Your objective. The lines from the one containing "part: (760, 340) -> (978, 939), size x1.67" through the end of the entries are what to output; reproduce them exactly and add nothing.

Spatial change descriptions:

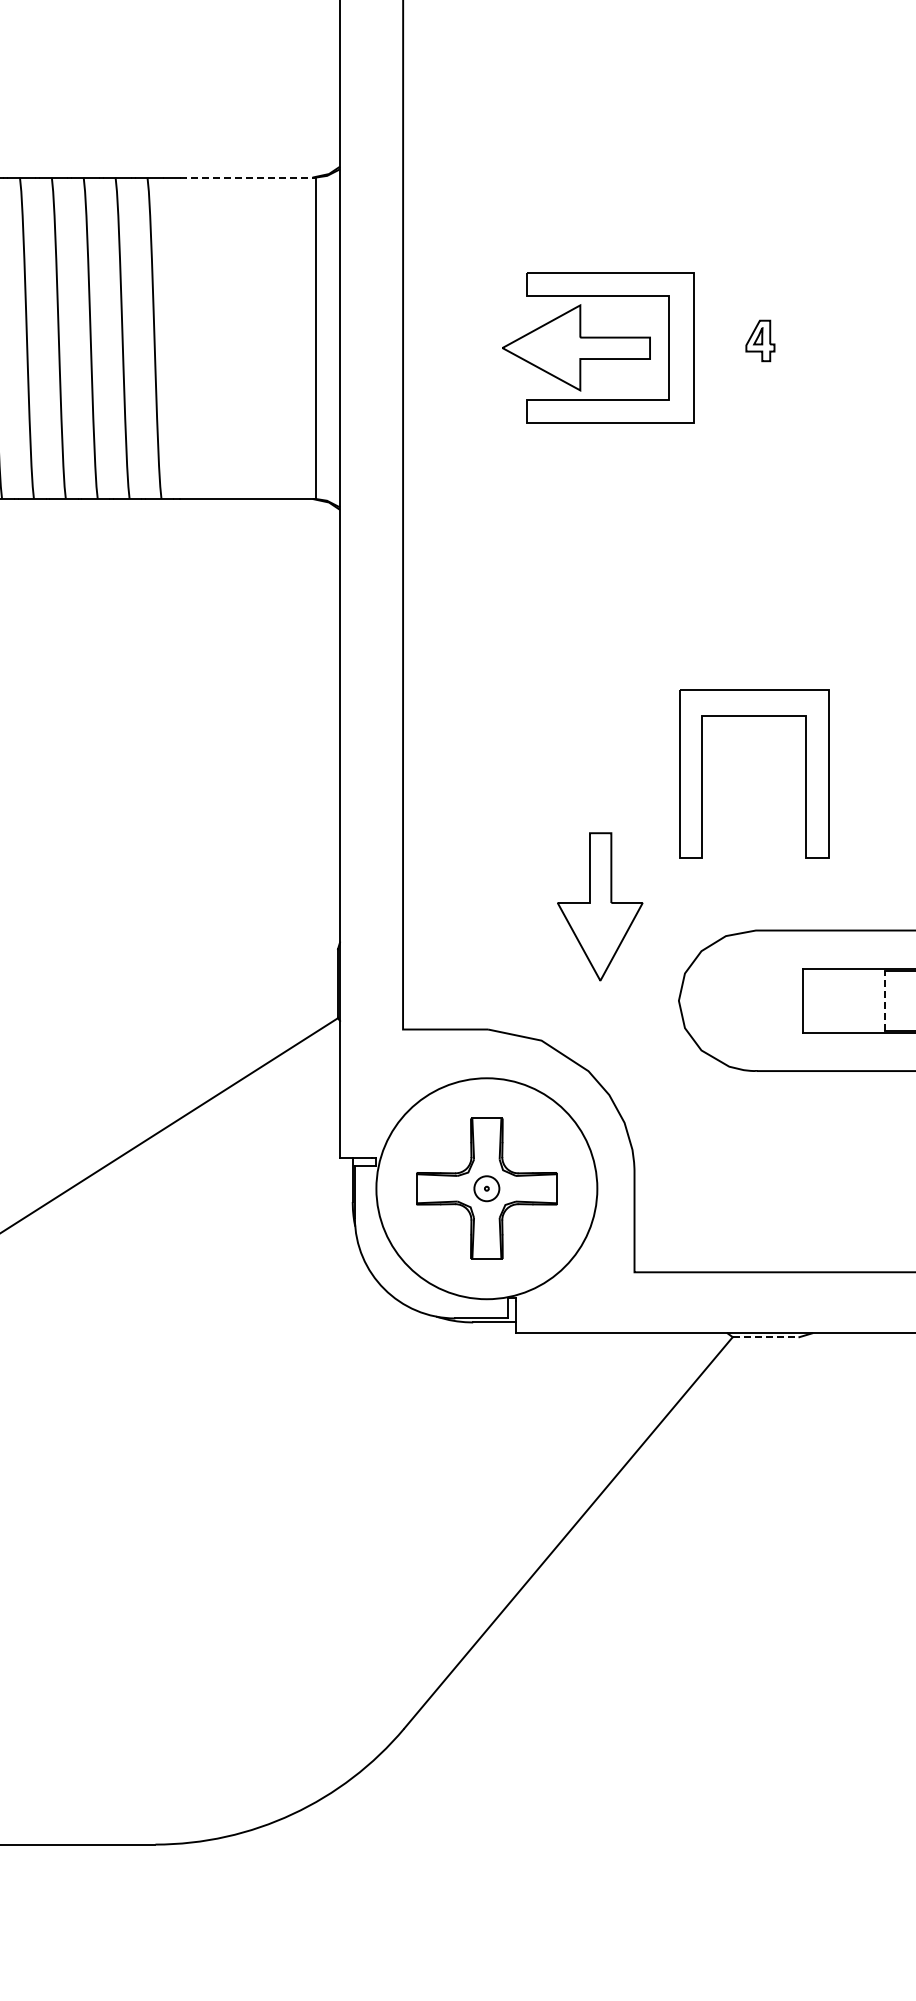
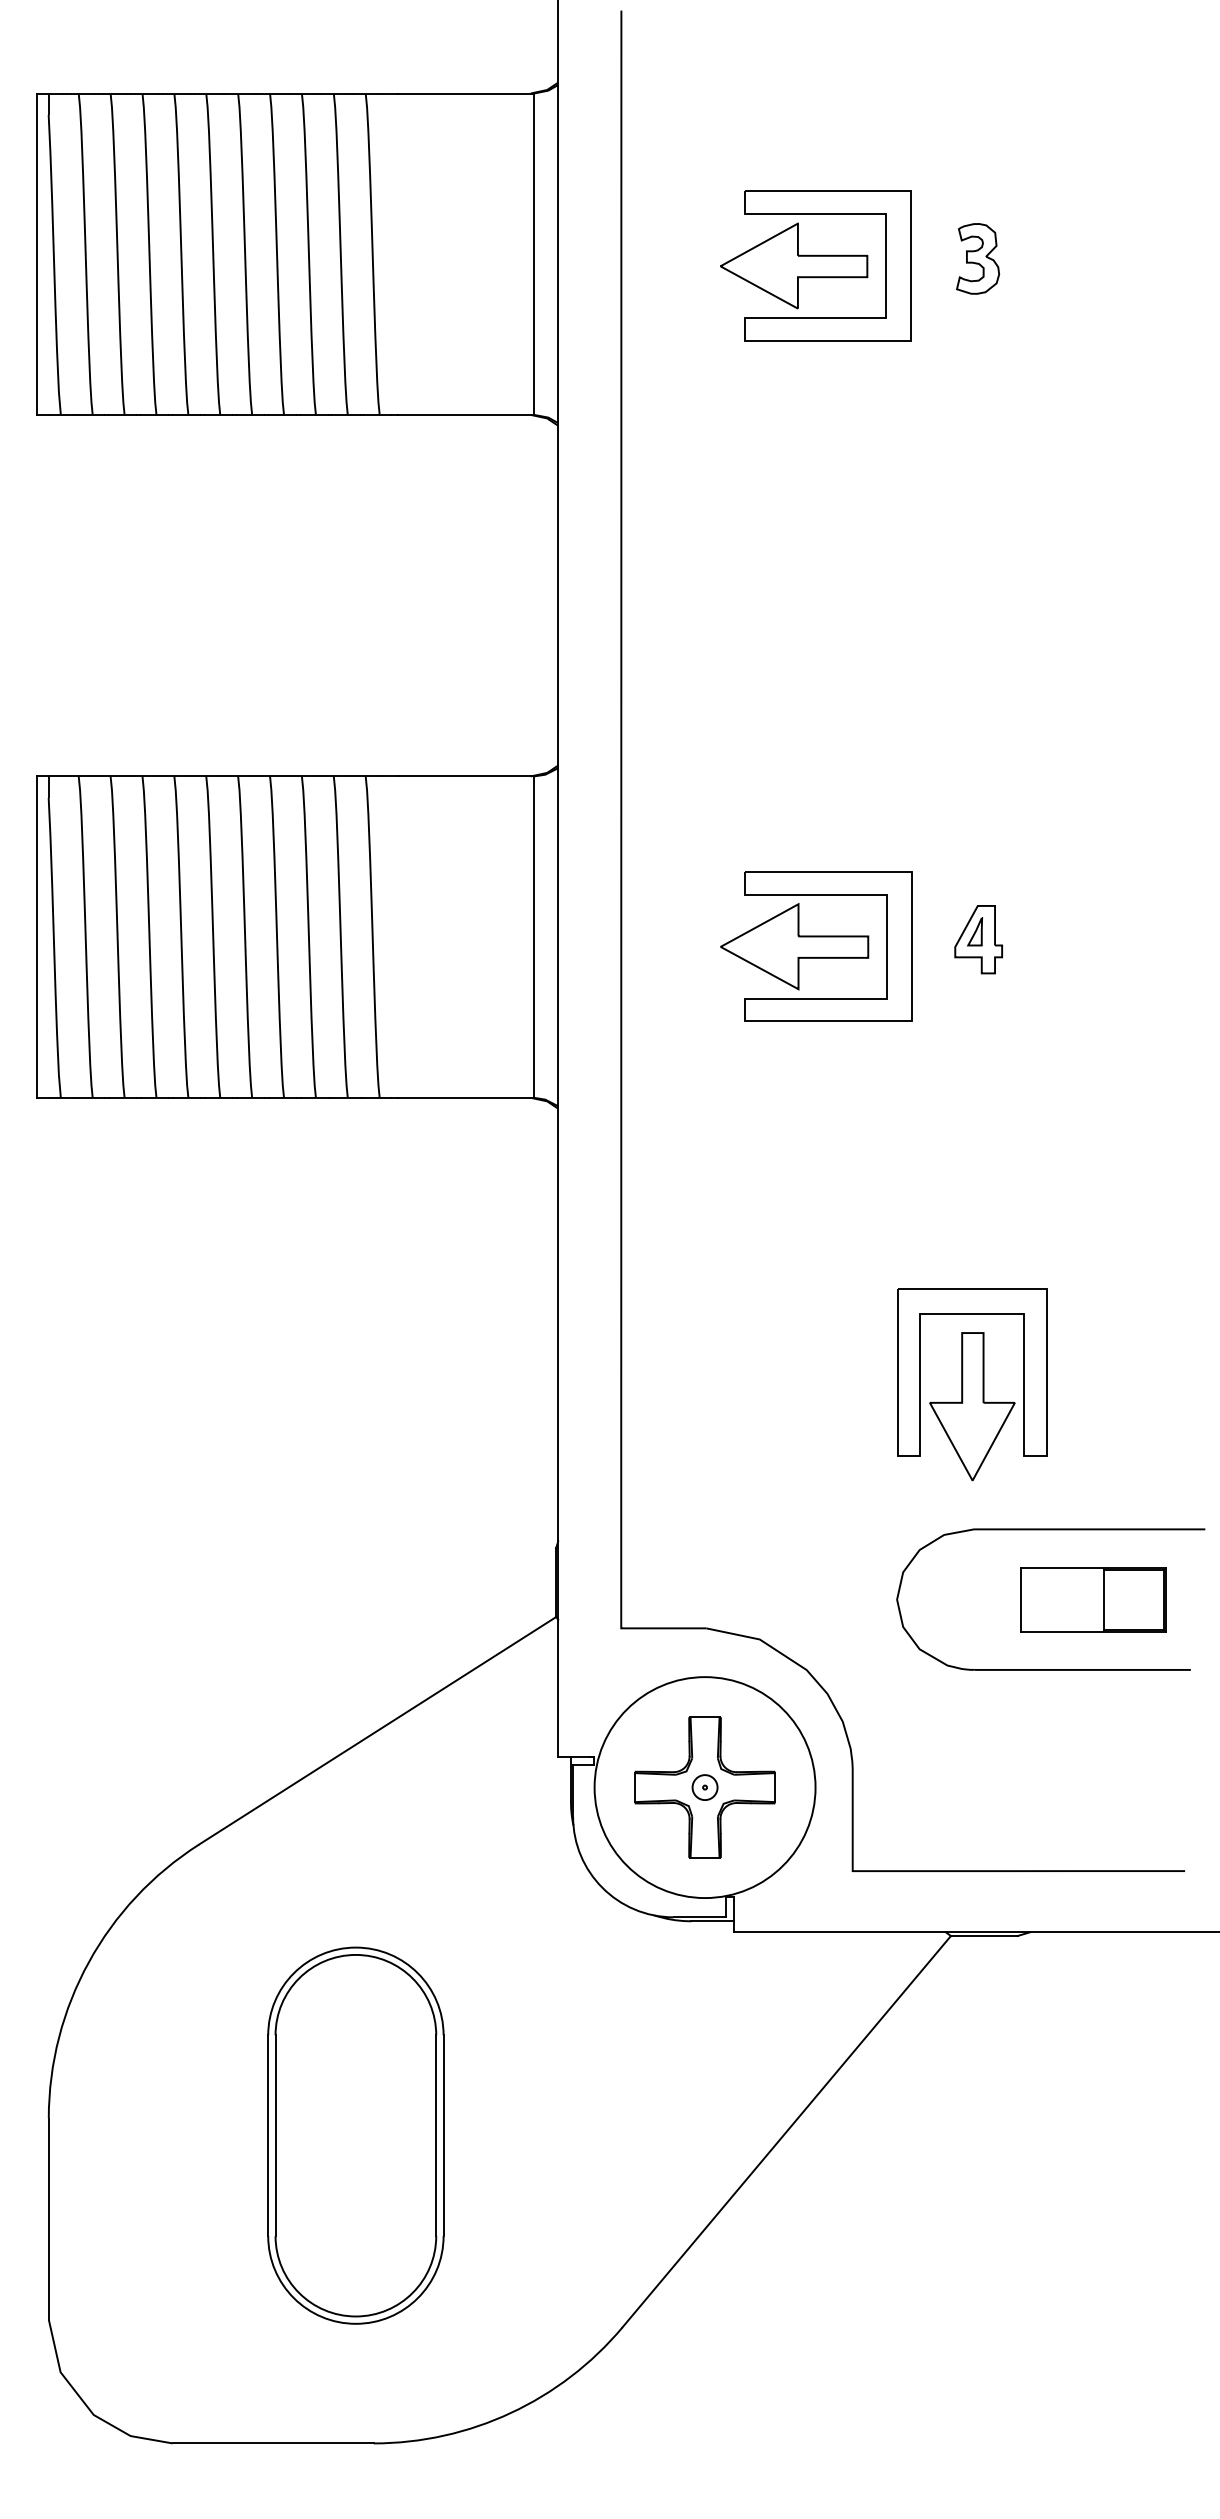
line: (247, 177) -> (465, 776), dashed -> solid
part: (760, 340) -> (978, 939), size x1.67
part: (600, 906) -> (972, 1406), moved
line: (885, 1000) -> (1103, 1599), dashed -> solid
line: (766, 1337) -> (984, 1936), dashed -> solid
part: (137, 1536) -> (355, 2135), added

Worked solution.
part: (760, 340) -> (978, 939), size x1.67
part: (600, 906) -> (972, 1406), moved
line: (885, 1000) -> (1103, 1599), dashed -> solid
line: (766, 1337) -> (984, 1936), dashed -> solid
part: (137, 1536) -> (355, 2135), added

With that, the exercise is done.